____ Quoted passage
# Sapphire X1650 GT can't use Fan Control



## BVEsun (Jul 24, 2007)

I just download ATI Tool V0.26(c) from this website,

after i install the ati tool,
i can't find the item "fan control" in option,
which completely disappear,
can anyone help how to solve this problem?

thanks


----------



## error_f0rce (Jul 24, 2007)

BVEsun said:


> I just download ATI Tool V0.26(c) from this website,
> 
> after i install the ati tool,
> i can't find the item "fan control" in option,
> ...



I had the same problem with my Sapphire x800 GTO, when I downloaded the latest ATI tool version the fan control option dissapeared.  I went back to the previous version of ATI tool and the option came back again.  Try an earlier version??


----------



## BVEsun (Jul 24, 2007)
________
____ Input data
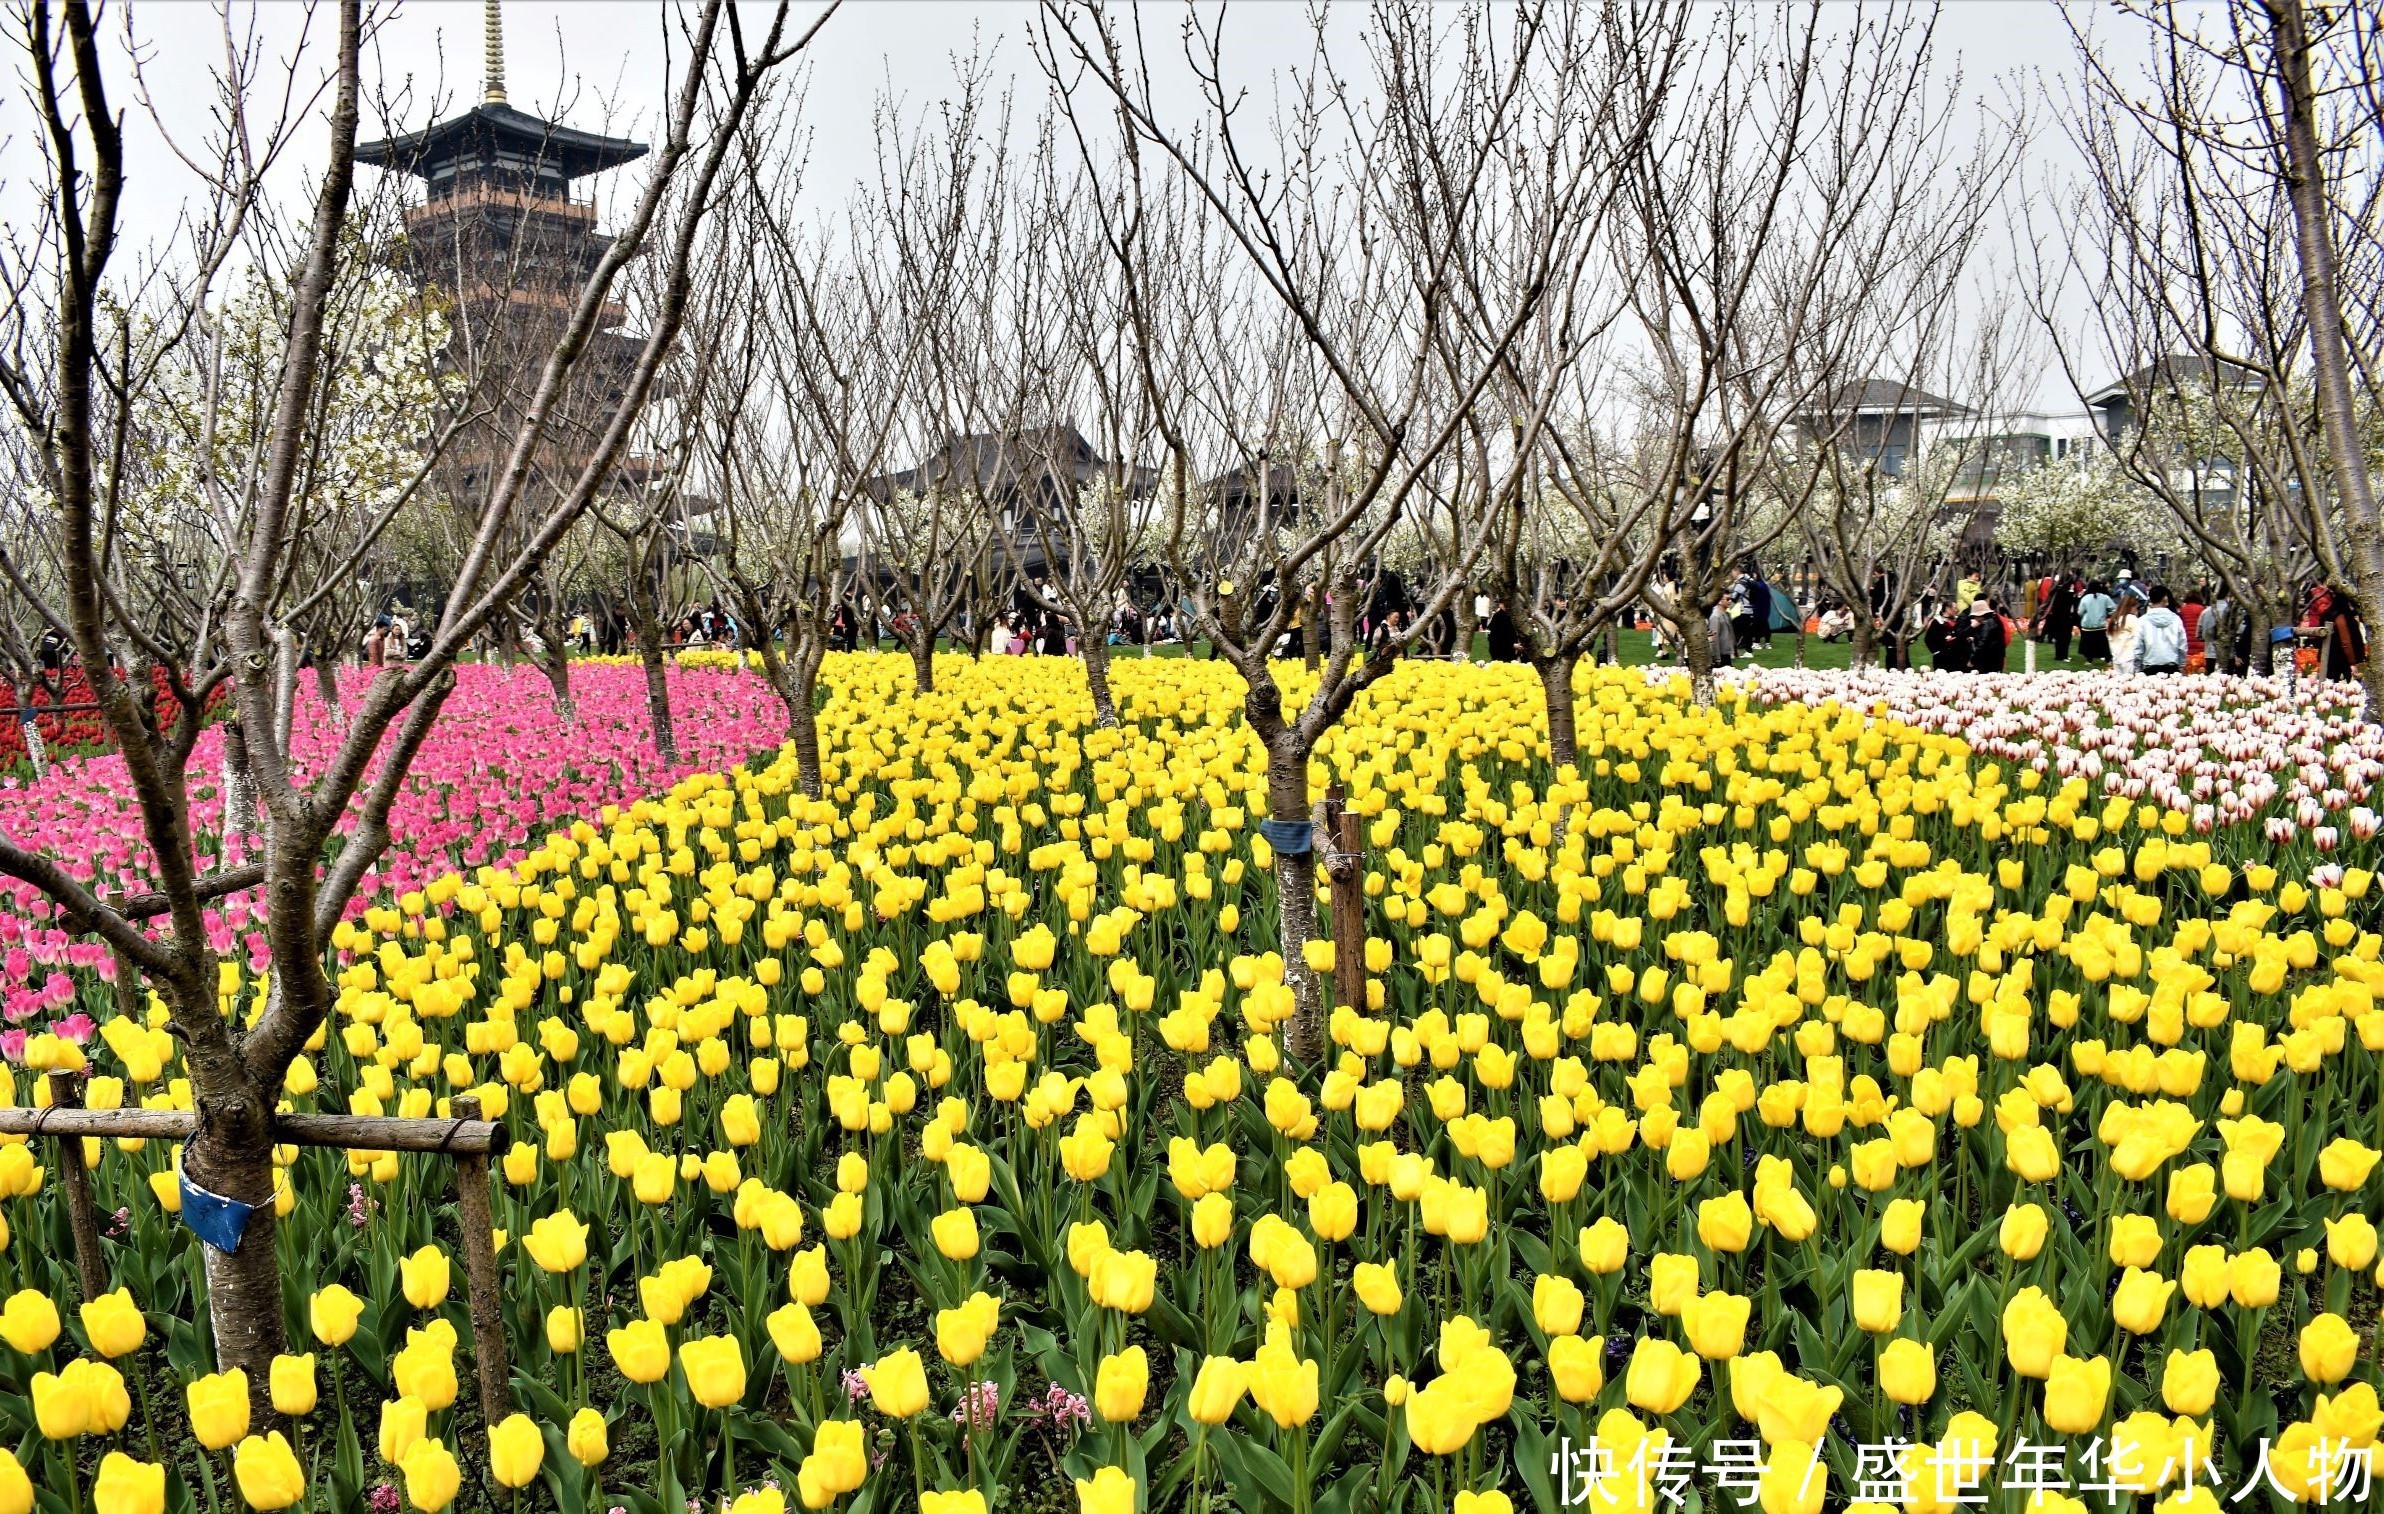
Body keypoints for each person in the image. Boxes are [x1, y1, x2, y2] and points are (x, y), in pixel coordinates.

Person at [2304, 582, 2368, 682]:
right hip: (2344, 659)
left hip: (2329, 659)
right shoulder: (2342, 617)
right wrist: (2352, 662)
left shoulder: (2327, 614)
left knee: (2330, 687)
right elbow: (2345, 641)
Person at [2136, 587, 2187, 674]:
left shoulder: (2143, 620)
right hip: (2172, 666)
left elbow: (2138, 646)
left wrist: (2137, 667)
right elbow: (2182, 644)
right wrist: (2182, 664)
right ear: (2165, 598)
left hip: (2149, 667)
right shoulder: (2176, 619)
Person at [1963, 599, 2006, 673]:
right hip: (1997, 657)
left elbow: (1983, 643)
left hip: (1988, 660)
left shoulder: (1987, 624)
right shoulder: (1995, 620)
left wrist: (1972, 660)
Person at [2077, 581, 2115, 664]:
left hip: (2087, 625)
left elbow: (2080, 612)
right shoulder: (2105, 598)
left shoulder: (2085, 598)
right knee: (2103, 644)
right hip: (2100, 625)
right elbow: (2113, 609)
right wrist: (2107, 615)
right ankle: (2108, 659)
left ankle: (2089, 660)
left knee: (2088, 643)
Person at [2108, 596, 2141, 677]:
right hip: (2129, 657)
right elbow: (2139, 637)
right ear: (2130, 607)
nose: (2136, 610)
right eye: (2136, 607)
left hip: (2116, 658)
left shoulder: (2114, 620)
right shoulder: (2132, 619)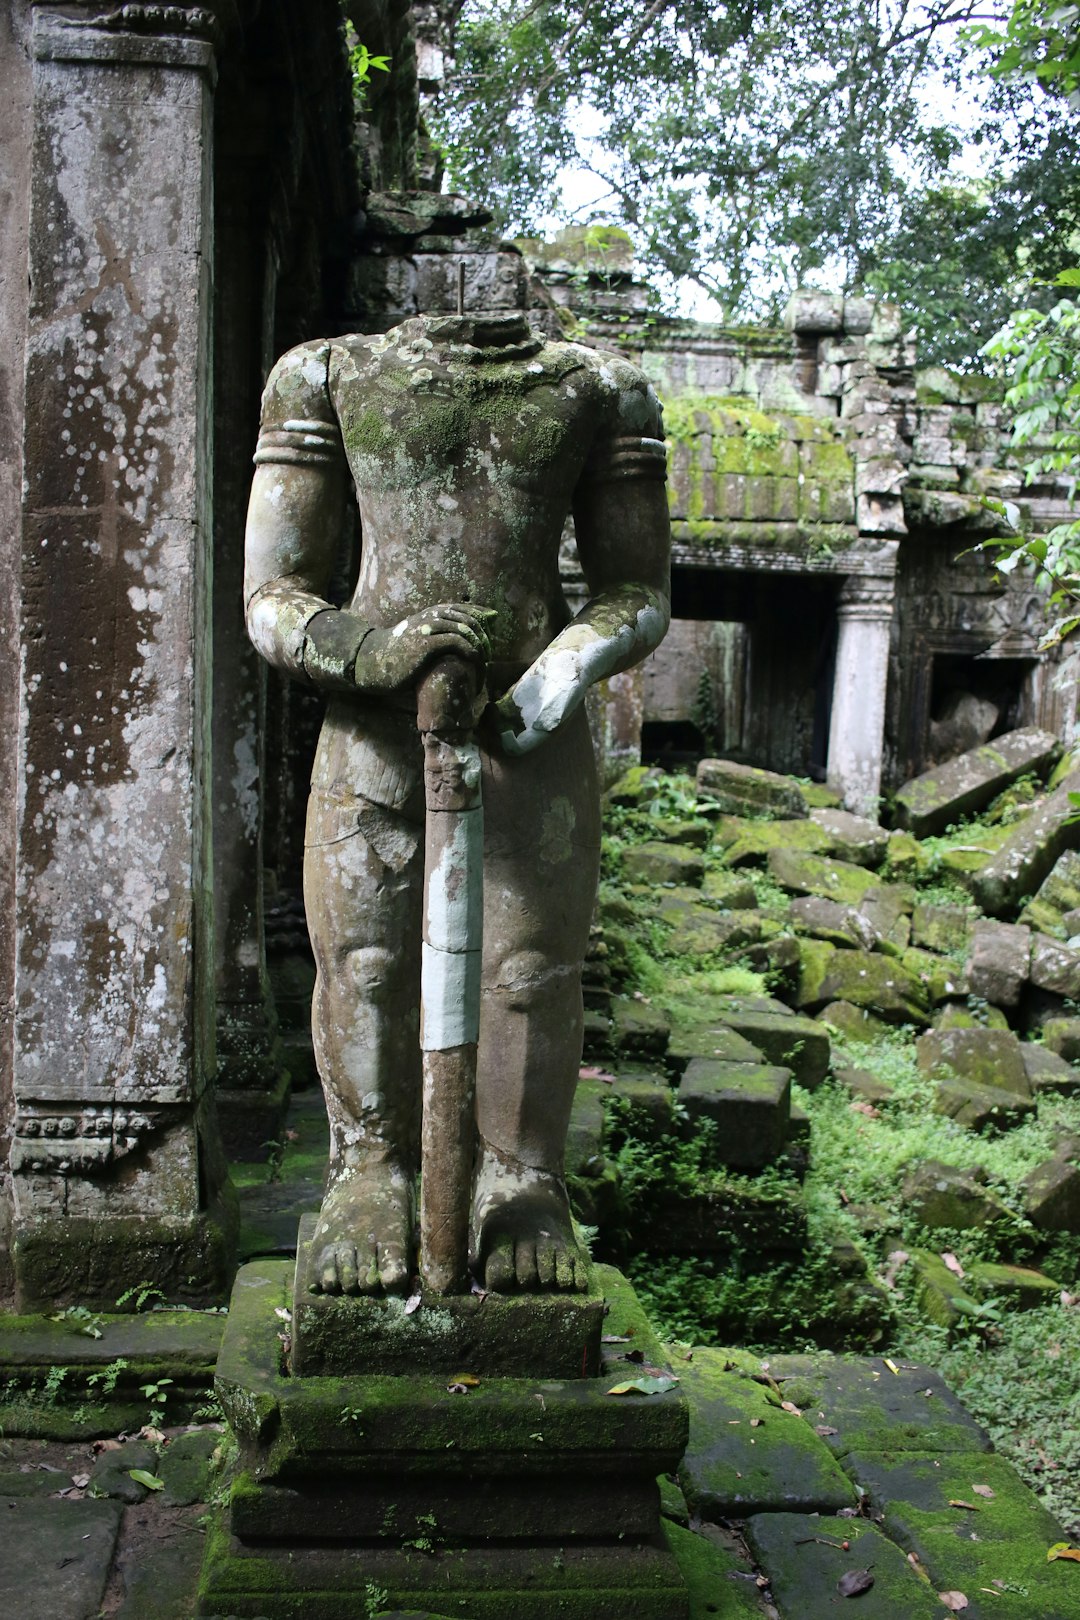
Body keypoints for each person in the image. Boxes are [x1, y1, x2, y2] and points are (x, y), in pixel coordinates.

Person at [244, 310, 670, 1295]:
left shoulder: (602, 391)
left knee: (529, 972)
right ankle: (369, 1170)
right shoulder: (325, 374)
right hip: (375, 726)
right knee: (367, 960)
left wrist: (559, 673)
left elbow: (638, 590)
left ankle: (521, 1183)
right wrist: (373, 653)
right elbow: (273, 591)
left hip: (530, 725)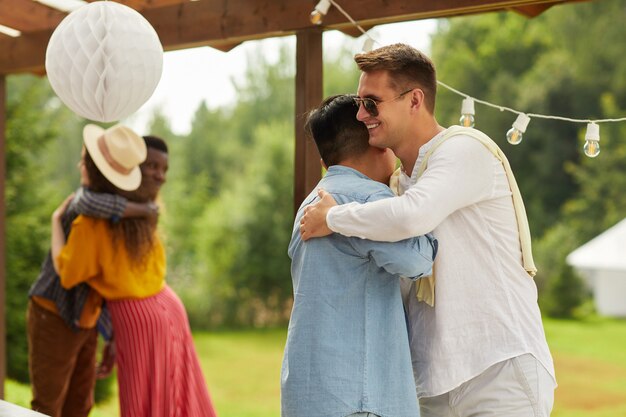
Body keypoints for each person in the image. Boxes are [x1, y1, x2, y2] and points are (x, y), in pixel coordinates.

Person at [299, 44, 556, 417]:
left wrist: (334, 218)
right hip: (433, 385)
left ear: (414, 100)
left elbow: (411, 218)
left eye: (371, 103)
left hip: (498, 371)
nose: (359, 114)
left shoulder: (463, 150)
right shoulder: (398, 185)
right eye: (359, 103)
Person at [282, 94, 437, 417]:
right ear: (376, 141)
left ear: (325, 161)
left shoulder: (310, 204)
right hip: (360, 398)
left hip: (311, 394)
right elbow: (417, 260)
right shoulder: (369, 198)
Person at [51, 123, 218, 417]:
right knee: (175, 397)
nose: (159, 176)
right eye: (151, 166)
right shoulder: (144, 210)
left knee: (143, 400)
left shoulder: (97, 220)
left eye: (163, 169)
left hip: (137, 316)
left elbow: (69, 274)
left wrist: (56, 224)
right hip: (167, 305)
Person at [27, 124, 159, 417]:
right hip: (55, 312)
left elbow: (111, 280)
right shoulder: (86, 208)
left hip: (84, 316)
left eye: (84, 160)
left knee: (80, 405)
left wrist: (109, 334)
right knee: (48, 406)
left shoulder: (113, 212)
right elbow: (69, 274)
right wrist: (54, 222)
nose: (79, 165)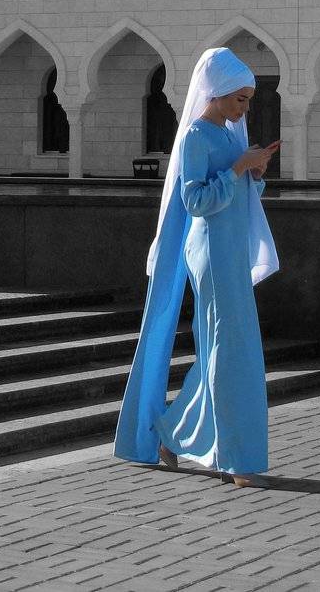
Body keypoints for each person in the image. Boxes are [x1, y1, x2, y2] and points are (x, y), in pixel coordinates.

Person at [113, 47, 281, 487]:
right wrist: (238, 168)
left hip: (231, 250)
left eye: (248, 100)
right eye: (239, 99)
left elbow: (236, 197)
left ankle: (174, 433)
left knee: (228, 351)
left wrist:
________
**Assignment**
Can you carry the forum thread about the missing fan control option in ATI Tool on from where it stops?

**Output for this exercise**
error_f0rce said:


> I had the same problem with my Sapphire x800 GTO, when I downloaded the latest ATI tool version the fan control option dissapeared.  I went back to the previous version of ATI tool and the option came back again.  Try an earlier version??



Thanks for your idea~
Can you tell me which version are you using?
thanks


----------



## error_f0rce (Jul 24, 2007)

BVEsun said:


> Thanks for your idea~
> Can you tell me which version are you using?
> thanks



I'm at work at the moment, but I believe .24 or .25, you could try both.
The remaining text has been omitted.